Source records:
________________________________________
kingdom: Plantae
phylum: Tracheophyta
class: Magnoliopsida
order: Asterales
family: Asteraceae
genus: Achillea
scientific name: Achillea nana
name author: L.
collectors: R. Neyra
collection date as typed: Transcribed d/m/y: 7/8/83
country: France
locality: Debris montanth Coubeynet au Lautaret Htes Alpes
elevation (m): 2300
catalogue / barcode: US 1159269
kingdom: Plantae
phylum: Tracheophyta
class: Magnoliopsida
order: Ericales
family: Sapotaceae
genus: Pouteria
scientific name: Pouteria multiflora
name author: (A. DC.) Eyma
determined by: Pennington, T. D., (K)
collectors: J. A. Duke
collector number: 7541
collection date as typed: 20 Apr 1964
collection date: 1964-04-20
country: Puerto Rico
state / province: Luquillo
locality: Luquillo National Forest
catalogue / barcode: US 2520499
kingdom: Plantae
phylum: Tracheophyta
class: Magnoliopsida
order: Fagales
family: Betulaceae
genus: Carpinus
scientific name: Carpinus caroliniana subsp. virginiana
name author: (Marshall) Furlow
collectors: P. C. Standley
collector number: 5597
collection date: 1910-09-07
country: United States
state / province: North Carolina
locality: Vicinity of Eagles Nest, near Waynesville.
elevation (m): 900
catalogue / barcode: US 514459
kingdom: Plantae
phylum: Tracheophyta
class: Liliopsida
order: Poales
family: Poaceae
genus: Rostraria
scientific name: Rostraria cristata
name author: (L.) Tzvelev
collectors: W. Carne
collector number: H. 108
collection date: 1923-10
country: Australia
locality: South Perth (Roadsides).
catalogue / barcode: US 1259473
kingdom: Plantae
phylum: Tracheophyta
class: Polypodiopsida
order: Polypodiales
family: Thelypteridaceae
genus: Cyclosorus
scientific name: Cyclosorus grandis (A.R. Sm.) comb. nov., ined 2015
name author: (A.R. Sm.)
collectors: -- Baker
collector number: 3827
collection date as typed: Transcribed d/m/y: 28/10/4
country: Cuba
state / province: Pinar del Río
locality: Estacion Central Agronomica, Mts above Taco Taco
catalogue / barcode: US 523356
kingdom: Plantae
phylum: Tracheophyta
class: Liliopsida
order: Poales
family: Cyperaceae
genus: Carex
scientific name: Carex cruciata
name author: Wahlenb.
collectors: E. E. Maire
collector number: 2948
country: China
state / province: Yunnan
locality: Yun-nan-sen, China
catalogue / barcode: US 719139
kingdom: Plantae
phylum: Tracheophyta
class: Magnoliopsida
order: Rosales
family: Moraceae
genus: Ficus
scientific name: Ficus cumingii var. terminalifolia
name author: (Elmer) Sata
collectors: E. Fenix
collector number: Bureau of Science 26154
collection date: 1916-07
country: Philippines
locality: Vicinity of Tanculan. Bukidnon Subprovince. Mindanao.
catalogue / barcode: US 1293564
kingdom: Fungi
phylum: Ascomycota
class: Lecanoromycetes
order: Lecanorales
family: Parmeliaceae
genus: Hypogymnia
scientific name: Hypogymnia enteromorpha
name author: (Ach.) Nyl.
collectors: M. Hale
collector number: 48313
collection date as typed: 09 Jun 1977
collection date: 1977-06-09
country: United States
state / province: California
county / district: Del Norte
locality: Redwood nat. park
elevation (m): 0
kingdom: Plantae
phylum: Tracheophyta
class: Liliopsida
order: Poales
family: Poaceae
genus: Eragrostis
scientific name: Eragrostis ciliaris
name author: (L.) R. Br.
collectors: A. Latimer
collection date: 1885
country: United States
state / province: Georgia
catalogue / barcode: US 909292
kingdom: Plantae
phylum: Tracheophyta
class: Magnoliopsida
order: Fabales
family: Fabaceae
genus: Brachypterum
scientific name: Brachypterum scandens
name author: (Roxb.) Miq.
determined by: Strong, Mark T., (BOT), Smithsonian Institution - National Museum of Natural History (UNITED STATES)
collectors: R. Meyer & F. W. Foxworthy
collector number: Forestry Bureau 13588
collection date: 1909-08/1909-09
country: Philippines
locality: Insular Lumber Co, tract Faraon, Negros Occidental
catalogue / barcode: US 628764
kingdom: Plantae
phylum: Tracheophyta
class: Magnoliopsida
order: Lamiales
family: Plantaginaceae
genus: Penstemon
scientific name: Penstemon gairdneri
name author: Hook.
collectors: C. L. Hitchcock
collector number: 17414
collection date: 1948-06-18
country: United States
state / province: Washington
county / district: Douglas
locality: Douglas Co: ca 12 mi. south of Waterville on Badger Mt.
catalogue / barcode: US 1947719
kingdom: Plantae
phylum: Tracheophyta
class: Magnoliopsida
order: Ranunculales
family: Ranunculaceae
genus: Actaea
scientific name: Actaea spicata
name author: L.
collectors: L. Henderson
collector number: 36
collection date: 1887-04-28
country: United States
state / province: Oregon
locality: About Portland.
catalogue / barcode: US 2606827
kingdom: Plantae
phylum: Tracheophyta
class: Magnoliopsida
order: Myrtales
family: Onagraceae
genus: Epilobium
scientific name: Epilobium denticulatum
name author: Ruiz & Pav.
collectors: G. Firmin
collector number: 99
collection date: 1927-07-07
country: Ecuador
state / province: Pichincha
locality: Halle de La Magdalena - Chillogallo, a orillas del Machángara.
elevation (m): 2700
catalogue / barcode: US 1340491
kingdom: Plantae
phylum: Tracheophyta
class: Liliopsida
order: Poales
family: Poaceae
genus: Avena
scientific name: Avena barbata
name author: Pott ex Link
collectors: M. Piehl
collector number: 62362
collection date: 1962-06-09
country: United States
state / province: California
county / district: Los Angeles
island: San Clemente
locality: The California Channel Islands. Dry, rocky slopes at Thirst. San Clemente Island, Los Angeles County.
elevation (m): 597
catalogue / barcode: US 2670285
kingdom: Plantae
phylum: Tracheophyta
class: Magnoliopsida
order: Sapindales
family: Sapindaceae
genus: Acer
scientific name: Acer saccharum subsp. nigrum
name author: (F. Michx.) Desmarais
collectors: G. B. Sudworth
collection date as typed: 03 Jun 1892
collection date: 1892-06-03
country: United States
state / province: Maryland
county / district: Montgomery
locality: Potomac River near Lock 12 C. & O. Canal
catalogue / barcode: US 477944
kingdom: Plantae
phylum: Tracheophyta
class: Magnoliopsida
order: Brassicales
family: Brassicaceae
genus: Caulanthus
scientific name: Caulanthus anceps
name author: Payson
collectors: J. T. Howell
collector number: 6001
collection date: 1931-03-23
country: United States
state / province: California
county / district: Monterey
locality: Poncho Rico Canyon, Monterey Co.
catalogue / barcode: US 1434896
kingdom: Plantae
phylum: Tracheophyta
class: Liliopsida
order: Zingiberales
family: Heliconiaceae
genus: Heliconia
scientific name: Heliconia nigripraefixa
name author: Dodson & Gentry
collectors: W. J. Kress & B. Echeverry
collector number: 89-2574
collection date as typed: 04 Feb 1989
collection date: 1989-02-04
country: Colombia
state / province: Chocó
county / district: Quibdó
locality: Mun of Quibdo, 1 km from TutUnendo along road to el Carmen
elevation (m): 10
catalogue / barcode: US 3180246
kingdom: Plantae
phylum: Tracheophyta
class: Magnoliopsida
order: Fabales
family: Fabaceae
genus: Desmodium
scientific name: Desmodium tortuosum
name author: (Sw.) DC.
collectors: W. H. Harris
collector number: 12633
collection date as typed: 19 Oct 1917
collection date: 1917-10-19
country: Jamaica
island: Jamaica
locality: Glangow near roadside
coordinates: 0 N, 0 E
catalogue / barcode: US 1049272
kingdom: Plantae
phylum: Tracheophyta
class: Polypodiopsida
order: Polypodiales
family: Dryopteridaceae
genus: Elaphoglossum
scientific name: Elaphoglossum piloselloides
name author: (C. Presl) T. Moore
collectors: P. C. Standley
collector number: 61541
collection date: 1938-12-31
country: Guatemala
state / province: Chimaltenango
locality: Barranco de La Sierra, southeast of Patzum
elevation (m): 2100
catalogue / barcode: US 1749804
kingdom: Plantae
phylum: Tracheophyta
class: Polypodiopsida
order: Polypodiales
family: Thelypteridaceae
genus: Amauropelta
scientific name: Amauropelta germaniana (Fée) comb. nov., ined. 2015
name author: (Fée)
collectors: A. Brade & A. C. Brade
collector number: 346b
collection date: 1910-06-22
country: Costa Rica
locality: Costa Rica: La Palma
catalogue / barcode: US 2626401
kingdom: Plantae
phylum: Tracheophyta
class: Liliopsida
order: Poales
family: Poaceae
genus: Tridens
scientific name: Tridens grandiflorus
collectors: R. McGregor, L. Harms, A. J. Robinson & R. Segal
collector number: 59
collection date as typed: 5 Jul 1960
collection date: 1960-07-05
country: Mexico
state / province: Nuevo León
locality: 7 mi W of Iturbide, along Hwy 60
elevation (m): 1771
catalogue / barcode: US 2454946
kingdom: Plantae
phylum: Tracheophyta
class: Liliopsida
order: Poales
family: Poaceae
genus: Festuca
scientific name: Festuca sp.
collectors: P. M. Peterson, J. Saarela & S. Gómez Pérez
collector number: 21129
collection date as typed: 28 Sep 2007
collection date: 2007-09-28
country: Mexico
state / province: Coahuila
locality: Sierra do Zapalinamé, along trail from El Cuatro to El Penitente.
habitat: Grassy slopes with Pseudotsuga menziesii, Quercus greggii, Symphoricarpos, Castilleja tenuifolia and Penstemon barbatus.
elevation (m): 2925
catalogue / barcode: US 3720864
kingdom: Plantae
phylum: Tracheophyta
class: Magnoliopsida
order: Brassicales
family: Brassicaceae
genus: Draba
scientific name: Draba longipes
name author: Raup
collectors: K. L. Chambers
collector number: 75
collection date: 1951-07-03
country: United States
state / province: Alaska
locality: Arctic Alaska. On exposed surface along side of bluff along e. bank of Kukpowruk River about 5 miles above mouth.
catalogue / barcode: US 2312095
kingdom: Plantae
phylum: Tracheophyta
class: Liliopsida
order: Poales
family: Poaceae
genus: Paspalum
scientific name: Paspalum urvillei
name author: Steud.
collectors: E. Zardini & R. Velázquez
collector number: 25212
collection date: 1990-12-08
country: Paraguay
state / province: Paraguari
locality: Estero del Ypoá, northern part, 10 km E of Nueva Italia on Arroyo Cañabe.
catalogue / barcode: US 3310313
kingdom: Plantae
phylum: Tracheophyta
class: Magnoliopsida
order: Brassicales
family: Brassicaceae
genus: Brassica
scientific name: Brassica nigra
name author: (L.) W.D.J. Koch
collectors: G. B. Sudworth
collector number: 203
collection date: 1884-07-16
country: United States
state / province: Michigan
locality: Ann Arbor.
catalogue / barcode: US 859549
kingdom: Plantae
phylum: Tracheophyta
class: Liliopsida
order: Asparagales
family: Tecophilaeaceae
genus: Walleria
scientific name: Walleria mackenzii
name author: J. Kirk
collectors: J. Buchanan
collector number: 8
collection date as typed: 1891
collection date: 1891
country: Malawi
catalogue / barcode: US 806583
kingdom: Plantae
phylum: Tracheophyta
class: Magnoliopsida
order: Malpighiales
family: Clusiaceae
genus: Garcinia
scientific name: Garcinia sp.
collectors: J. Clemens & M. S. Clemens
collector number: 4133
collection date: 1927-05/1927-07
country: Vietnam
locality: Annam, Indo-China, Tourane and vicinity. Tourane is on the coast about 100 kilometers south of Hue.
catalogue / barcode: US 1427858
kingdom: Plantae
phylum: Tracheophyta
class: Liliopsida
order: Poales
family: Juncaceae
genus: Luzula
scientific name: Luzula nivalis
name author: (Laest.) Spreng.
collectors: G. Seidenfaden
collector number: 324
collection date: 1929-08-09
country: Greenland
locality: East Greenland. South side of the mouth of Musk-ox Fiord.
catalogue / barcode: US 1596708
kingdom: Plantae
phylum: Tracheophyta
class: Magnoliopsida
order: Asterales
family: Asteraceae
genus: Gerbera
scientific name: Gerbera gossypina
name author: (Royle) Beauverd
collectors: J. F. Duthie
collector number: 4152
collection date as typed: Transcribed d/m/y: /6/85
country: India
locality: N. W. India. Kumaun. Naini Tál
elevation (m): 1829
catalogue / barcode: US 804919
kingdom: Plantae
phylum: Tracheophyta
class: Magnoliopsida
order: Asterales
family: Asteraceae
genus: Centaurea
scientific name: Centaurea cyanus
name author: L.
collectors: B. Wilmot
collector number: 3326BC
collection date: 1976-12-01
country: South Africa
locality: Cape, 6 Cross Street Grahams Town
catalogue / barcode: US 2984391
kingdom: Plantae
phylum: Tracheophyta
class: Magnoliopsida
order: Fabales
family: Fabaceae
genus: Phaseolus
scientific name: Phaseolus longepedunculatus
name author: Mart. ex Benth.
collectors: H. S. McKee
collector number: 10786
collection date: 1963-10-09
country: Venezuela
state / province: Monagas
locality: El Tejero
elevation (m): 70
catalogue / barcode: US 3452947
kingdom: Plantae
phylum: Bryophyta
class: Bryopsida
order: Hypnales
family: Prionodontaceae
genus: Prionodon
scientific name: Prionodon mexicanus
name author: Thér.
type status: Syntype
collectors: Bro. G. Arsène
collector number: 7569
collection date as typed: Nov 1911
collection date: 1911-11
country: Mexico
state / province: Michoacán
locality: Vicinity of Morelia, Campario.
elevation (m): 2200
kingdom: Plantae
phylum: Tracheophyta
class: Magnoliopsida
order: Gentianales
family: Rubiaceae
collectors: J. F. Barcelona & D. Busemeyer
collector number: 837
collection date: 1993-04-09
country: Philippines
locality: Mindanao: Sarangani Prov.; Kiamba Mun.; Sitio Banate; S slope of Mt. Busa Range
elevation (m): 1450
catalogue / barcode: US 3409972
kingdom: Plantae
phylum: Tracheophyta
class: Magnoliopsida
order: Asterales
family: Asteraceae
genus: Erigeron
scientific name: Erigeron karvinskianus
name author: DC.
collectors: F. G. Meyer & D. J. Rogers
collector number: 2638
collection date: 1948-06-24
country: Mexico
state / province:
________________________________________
Given problem: State how many lines in the records contain the string "district", matching case exactly, and give only the number.

Answer to the task: 6